I was wondering if achieving the following results is possible via a conventional DeepStream pipeline.
We want to add a watermark to the processed video stream prior to inference. In other words, if the original data frame is X and the image frame with the added watermark is X’, we would like to pass X’ down the pipeline for inference.
Suppose we would like to perform object detection using X’ and we have a file-sink, we want DeepStream to output a video stream with the bounding boxes drawn onto X’ instead of the original image frame X.
Would this be possible using DeepStream? If so, could I get an explanation detailing how to achieve this?
Although this is a general question, I will add some basic development environment-related information down below just in case.
Thank you for the response. This could be a company logo.
But the main idea would be to transform the original image frame passed down the pipeline so that the SGIE receives the transformed image (image with watermark).
If the PGIE is an object detector and the sink element is a filesink, then the output video file should be the watermarked video with added bounding boxes for objects detected.
Thank you for the response. I will take a look at the gstreamer plugin to see whether such a plugin for updating image frames down the pipeline is available.

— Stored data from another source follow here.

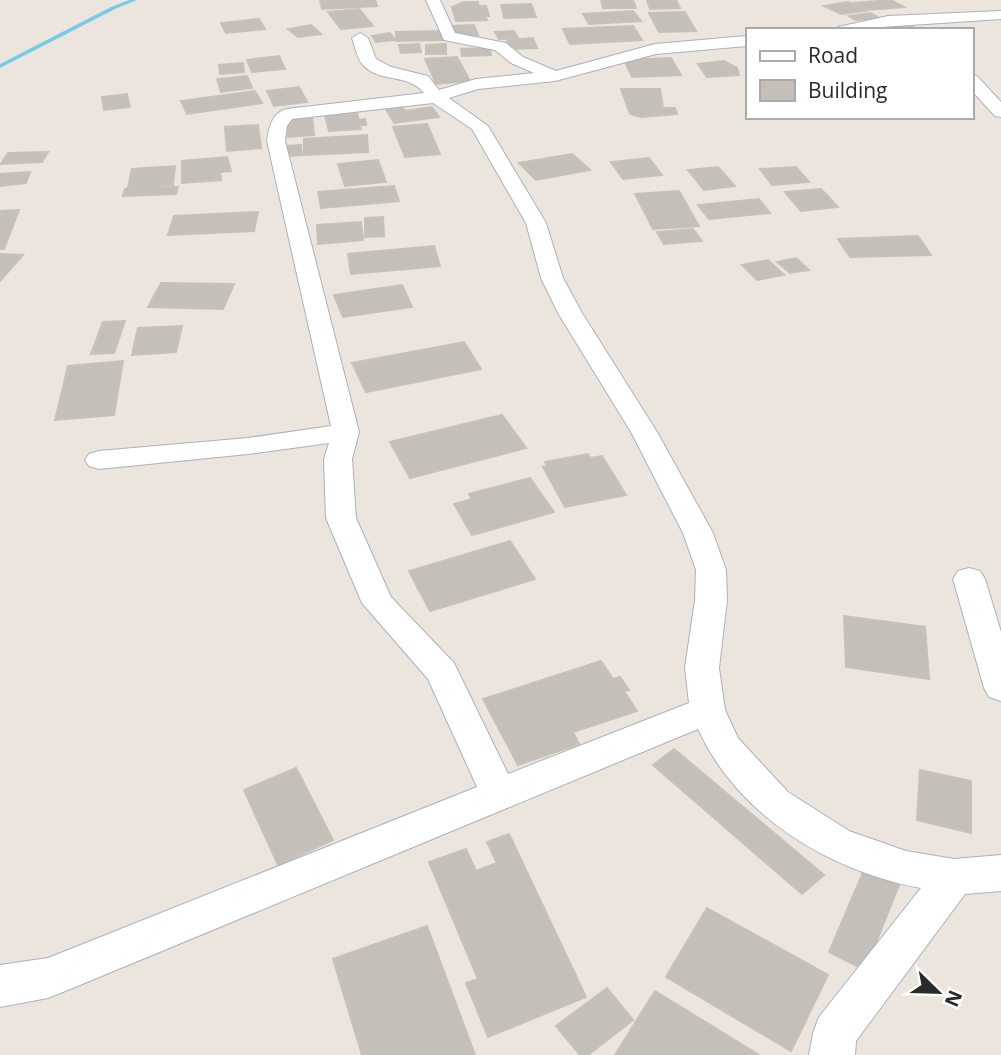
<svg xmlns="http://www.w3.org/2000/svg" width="1001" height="1055" viewBox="0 0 1001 1055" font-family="'Open Sans',sans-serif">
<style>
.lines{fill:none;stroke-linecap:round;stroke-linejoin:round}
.stream{fill:#78cbe6;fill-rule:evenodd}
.building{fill:#c4bfb9;stroke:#c7c1b7;stroke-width:2}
.minor-casing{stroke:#aeb0ba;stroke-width:2}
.minor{fill:#fff;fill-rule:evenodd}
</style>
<rect width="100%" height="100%" fill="#ebe5de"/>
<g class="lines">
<path class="stream" d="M129,0H137L115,9L0,68V64L111,7Z"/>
</g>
<g class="building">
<path d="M320,0H375L377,6L322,9Z"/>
<path d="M601,0H633L636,8H603Z"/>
<path d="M647,0H676L680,8L650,9Z"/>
<path d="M891,0L904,7L867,10L853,3Z"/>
<path d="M464,2H478L479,6H486L489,16H485L487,20L456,21L452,7Z"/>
<path d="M848,2L865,11L841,14L824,6Z"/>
<path d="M531,4L536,17L504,18L501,5Z"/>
<path d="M359,9L373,26L341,29L328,12Z"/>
<path d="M633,11L641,21L589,24L583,14Z"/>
<path d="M685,12L696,31L659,32L649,13Z"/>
<path d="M871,13L879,18L856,20L849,16Z"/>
<path d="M259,19L265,29L226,33L221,23Z"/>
<path d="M884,24L912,25L915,30H887Z"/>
<path d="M311,25L321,34L298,37L288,29Z"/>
<path d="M474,25L478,35L452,36L449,26Z"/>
<path d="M633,26L642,40L570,44L563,29Z"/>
<path d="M441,31L443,40L396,41V32Z"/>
<path d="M514,31L518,38L499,39L495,32Z"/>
<path d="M390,33L395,40L376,42L372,36Z"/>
<path d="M533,38L537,48L511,49L507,40Z"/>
<path d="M419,44L421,52L401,53L399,45Z"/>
<path d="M446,44V54H426V45Z"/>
<path d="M490,48L491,55L462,56L461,49Z"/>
<path d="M279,56L285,69L252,72L247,60Z"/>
<path d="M457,57L470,81L436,84L425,59Z"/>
<path d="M671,58L681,75L632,77L624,60Z"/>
<path d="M724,61L737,68L739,75L707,77L698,64Z"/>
<path d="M243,63L244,72L220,74L219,65Z"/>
<path d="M247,76L252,88L221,92L217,79Z"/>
<path d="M299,87L307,102L274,106L267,91Z"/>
<path d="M621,89H660L663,108H675L677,114L641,117L630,114Z"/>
<path d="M255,91L262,103L187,114L181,101Z"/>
<path d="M127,94L130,107L104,110L102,97Z"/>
<path d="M402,107L405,111L432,107L439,117L394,123L386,109Z"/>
<path d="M357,113L359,120L365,119L366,125H360L361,129L329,131L325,115Z"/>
<path d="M312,117L314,135L288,137L287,119Z"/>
<path d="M427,124L440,154L405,157L393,127Z"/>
<path d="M258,125L261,148L227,151L225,127Z"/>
<path d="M367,135L368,152L304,155V139Z"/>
<path d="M301,145L302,155L287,156L285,146Z"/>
<path d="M48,152L42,162L1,164L8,153Z"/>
<path d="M572,154L590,170L536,180L519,163Z"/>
<path d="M227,157L231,171L220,172L221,180L182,183V161Z"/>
<path d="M649,158L662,175L623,179L611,162Z"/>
<path d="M378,160L386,182L345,186L338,164Z"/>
<path d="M175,166L173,185L128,188L132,169Z"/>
<path d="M718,167L735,186L704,190L688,170Z"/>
<path d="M796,167L809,182L772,185L760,169Z"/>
<path d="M30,172L26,183L0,186V174Z"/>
<path d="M394,186L399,201L321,208L318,192Z"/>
<path d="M178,187L176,194L123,196L125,189Z"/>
<path d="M821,189L838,207L801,211L785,192Z"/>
<path d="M679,191L699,226L653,229L635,194Z"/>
<path d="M759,199L770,213L709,219L698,205Z"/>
<path d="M19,210L4,249H0V211Z"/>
<path d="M258,212L254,231L168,235L174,216Z"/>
<path d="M383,217L384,236L365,237V218Z"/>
<path d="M361,222L363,240L318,244L317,225Z"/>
<path d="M693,229L702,241L664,244L657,232Z"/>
<path d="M918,236L931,255L850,257L838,239Z"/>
<path d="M434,246L440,266L351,274L348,254Z"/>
<path d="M0,254L23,255L0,281Z"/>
<path d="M796,258L809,270L790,273L777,262Z"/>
<path d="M768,260L784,275L757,280L742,265Z"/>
<path d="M161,283L234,284L223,309L148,307Z"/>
<path d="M402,285L412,307L343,317L334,295Z"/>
<path d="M125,321L114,353L91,354L103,322Z"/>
<path d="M182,326L176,352L132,355L138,328Z"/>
<path d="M464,342L481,369L366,392L352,363Z"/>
<path d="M123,361L114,415L55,420L68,366Z"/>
<path d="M502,415L526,448L410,478L390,442Z"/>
<path d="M588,454L590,458L602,456L626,495L565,507L543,467L547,466L545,462Z"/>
<path d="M530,478L554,512L472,535L454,504L472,499L469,494Z"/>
<path d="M510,541L535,579L430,611L409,571Z"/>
<path d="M844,616L925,627L929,679L846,667Z"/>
<path d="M601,661L613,679L620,677L629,690L624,691L637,711L573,732L579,744L518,765L483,699Z"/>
<path d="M674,749L824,875L802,894L653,765Z"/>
<path d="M296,768L333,840L278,865L244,790Z"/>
<path d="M920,770L971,781V833L917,820Z"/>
<path d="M509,834L586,997L488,1037L466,983L478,979L429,862L466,849L476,871L497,863L487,842Z"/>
<path d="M867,863L901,880L865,970L829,952Z"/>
<path d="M707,908L828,975L791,1051L666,977Z"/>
<path d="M427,926L475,1055H362L333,959Z"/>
<path d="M607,988L633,1020L588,1055H580L556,1026Z"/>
<path d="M655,991L759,1055H615Z"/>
</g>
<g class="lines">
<defs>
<g id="minor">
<path d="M426,0H440L455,33L506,43L523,57L556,71L655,44L747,36V46L656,54L555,81L478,89L449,98L488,126L546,223L563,278L582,313L657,432L713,533L726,570L727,600L719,668L725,710L738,738L788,792L849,831L906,851L954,859L1001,855V891L965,894L856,1041L855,1055H809L813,1033L819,1017L921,888C829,871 738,816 698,729L63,992L48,998L0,1007V965L48,958L477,787L428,679L362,603L326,518L324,459L329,443L248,454L99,469L89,466L85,460L89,454L99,451L248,438L331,426L267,141C269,128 272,112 287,109L424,93C408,73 379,83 363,65C357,59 355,46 352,38L360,33L368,38L376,59L391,67L428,76L439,90L476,79L534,73L511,63L495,50L444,40ZM433,103L472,129L526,223L541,278L558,313L631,432L683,533L696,570L695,600L685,668L689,703L508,774L454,663L391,597L356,518L352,459L359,432L285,141L287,126L292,119Z"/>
<path d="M1001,11V19L836,30L838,27L888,16Z"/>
<path d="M971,75L977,76L1001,102V117L995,116L971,90Z"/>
<path d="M969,568L980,571L985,579L1001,632V701L989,697L984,688L953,579L958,571Z"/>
</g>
</defs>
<use href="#minor" class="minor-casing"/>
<use href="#minor" class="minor"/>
</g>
<rect x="746" y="28" width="228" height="91" fill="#ffffff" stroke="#aaaaaa" stroke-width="2"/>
<rect x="760" y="51" width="35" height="10" fill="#ffffff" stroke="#aaaaaa" stroke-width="2"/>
<text x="808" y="63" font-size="21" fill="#2a2a2a">Road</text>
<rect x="760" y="80" width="35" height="21" fill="#c4bfb9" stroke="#aaaaaa" stroke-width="2"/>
<text x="808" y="98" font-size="21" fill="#2a2a2a">Building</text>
<g transform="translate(938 992) rotate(113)" stroke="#ffffff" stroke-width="5" paint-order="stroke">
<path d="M0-5L12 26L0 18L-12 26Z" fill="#2a2a2a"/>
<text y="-10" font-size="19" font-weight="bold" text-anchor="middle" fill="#2a2a2a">N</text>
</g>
</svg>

In that case, I was wondering: would something like the following be possible?
Suppose that we have an Autoencoder A which takes in an image X and applies a transformation function A(X) to create X’ which is a tensor with the same dimensions as X, the original input frame.
Would the following scenario be possible? If it is the same scenario as the one I described in my previous question, please let me know.
The main idea is that, after PGIE inference, the goal is to update X with X’ so that the filesink outputs X’ instead of X. The PGIE will perform inference on X and the subsequent SGIEs will receive X’ instead of X as input.
Deepstream only supports video/image/audio inferencing now. The general tensor data inferencing is not supported.
We already have some conversion plugins with HW acceleration in deepstream. So the answer to your question depends on what kind of transformation is “A(X)”. Please specify your requirements.
Let’s say A is a model, such as an Autoencoder. We build the model A and serialize it into TensorRT engine format (.engine) file.
X here is an image frame from a video. In other words, A is a model that performs video inferencing.
In other words, we can think of X as a 4 dimensional tensor with dimensions (B, C, H, W), where B = size of mini-batch, C = number of channels, which is 3 for RGB images, H = height of the image and W = width of the image frame.
The primary goals are as follows
Given: An image frame X.
Do the following:
Inference on X using Autoencoder A, producing A(X) = X’. Here, X’ is the output from the autoencoder, which has dimensions (B, C, H, W), same as the original input frame
Replace or embed X’ into the pipeline so that an object detection model (this would be the SGIE), let’s say O infers on X’ instead of X’ to output top k bounding boxes and class confidence scores.
Output videos with bounding boxes drawn on X’ instead of X in the file sink.
Can network-type=100 be interpreted as classifier, detector, detector? (3 models, with a blank space delimiter ‘’). Or does the value 100 carry some other meaning?
The only thing you need to do is to overwrite the NvBufSurface in the nvinfer src pad probe function
Thank you for the answer. I am guessing that we can overwrite the buffer directly using the GStreamer Python bindings in the nvinfer src pad probe function. Please correct me if I am wrong.
Assuming that I am on the right track, I was wondering if overwriting the image directly inside of the probe function is the right approach and if so, is there a way to ensure that the overwritten data persists down the pipeline.
I am guessing that the code will be structured similarly if this can be achieved using Python GStreamer bindings. For example:
pgie = Gst.ElementFactory.make("nvinfer", "primary-inference")
# Get src pad
pgie_src_pad = pgie.get_static_pad("src")
# add probe function
pgie_src_pad.add_probe(Gst.PadProbeType.BUFFER, pgie_src_pad_buffer_probe, 0)
gst_buffer = info.get_buffer()
batch_meta = pyds.gst_buffer_get_nvds_batch_meta(hash(gst_buffer))
l_frame = batch_meta.frame_meta_list
while l_frame is not None:
frame_meta = pyds.NvDsFrameMeta.cast(l_frame.data)
l_obj = frame_meta.obj_meta_list
while l_obj is not None:
obj_meta = pyds.NvDsObjectMeta.cast(l_obj.data)
# Retrieve NvBufSurface containing image frame data
nvds_buf_surface = pyds.get_nvds_buf_surface(hash(gst_buffer), frame_meta.batch_id)
# How would we overwrite the original image frames with inference output from PGIE?
# e.g. autoencoder_output = get_autoencoder_output()
# replace contents in nvds_buf_surface with autoencoder_output and persist it down the pipeline.
l_obj = l_obj.next
l_frame = l_frame.next
Thank you very much for your time and patience once again.